VA’s OIG found lack of accountability to be a common theme when it comes to problems plaguing VA’s IT efforts. “When it’s time to make final decisions about an initiative or an application, there’s nobody there to do that. So it stalls the initiative,” explained Brent Arronte, VA’s deputy assistant inspector general. “The initiatives tend to be pushed out the door when they’re not ready. So we end up seeing functionality problems with those programs as they mature. And then they try to fix it in flight, so to speak, and they struggle with that. I think they struggle with program management across the board. And with such turnover in [the CIO position], it’s difficult for VA to support and drive IT innovation.”
Harris applauded the administration’s recent decision to make the CIO position directly accountable to the VA secretary, however. This effectively raises the profile of the position and could help with recruitment and retention, she said.
Legislators have been particularly concerned about accountability issues when it comes to VA’s electronic health record modernization project. Specifically, they have urged VA to define the role of the VA/DoD Interagency Program Office in overseeing the project. In January, VA officials said they were searching for someone both VA and DoD could agree on that would be placed in the role of final arbiter on EHR-related conflicts.
This is not a decision that can wait much longer, Harris warned. “The IPO as it’s currently operating is not an effective office for being that central point of accountability. You have two departments who are unwilling to relinquish control to a third party to make those decisions. I think that this is the most important recommendation that we have made for the EHRM program. If DoD and VA cannot formalize a process for how they will adjudicate these really tough issues, they are going to fail again in this fourth attempt at integrating their systems.”
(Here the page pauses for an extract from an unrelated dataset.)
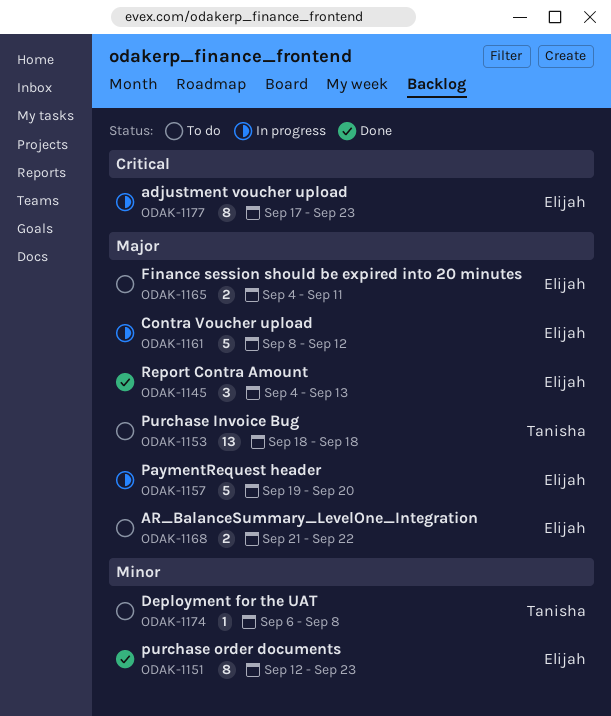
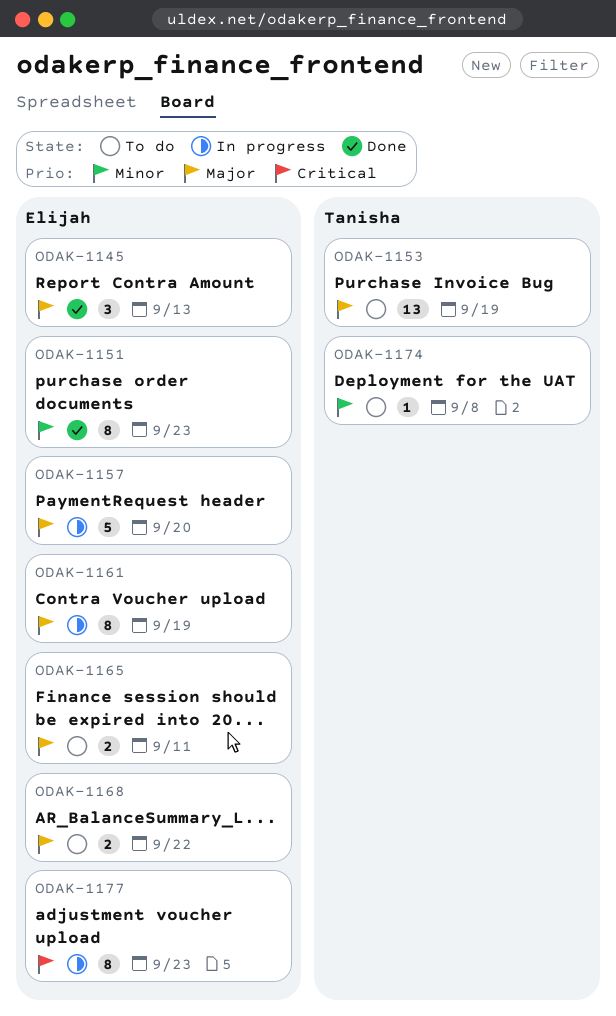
ODAK-1153, due: Sep 18 -> Sep 19
ODAK-1161, estimate: 5 -> 8
ODAK-1161, due: Sep 12 -> Sep 19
Another major concern by the oversight agencies is VA’s reliance on outdated technology. Approximately 80% of the $4.2 billion allocated to VA’s Office of Information Technology is spent supporting legacy systems—systems relying on outdated technology. These will only grow more expensive over time as replacement parts become more expensive and VA has to spend more to take care of old code. Older systems also are less secure than modern ones.
In May 2016, GAO issued a report on legacy systems in use by federal agencies. It identified two of VA’s systems—its Personnel and Accounting Integrated Data system and its Benefits Delivery Network system—as being among the 10 oldest systems among the agencies audited, both clocking in at over 50 years old. In May 2018, VA released a Comprehensive Information Technology Plan that included a detailed roadmap of key programs and systems required for modernization. The plan included time frames, activities to be performed and functions to be replaced or enhanced and indicated that it would be decommissioning its two oldest systems.
Harris noted that, for this plan to get traction, however, it would require strong, consistent leadership in the CIO position.
Inconsistency at the CIO position impacts VA’s budget in other, more immediate ways. When one legislator noted that the $4.2 billion in VA’s IT budget does not include all VA IT spending and wondered why that was, Arronte said that he had asked the same question of VA’s chief financial officer.
“We asked the CFO at the time why there’s a specific line item for the hospitals or the VAMCs or the VISNS to purchase equipment without going through the CIO,” Arronte testified. “We were told it takes the CIO’s office too long to approve equipment we need right now.”
The consequences of having IT activities the CIO is unaware of can include cost overruns, duplication of IT acquisitions and security threats. “If you’re unaware of this equipment, you can’t place security on it,” Arronte said. “You can’t track it.”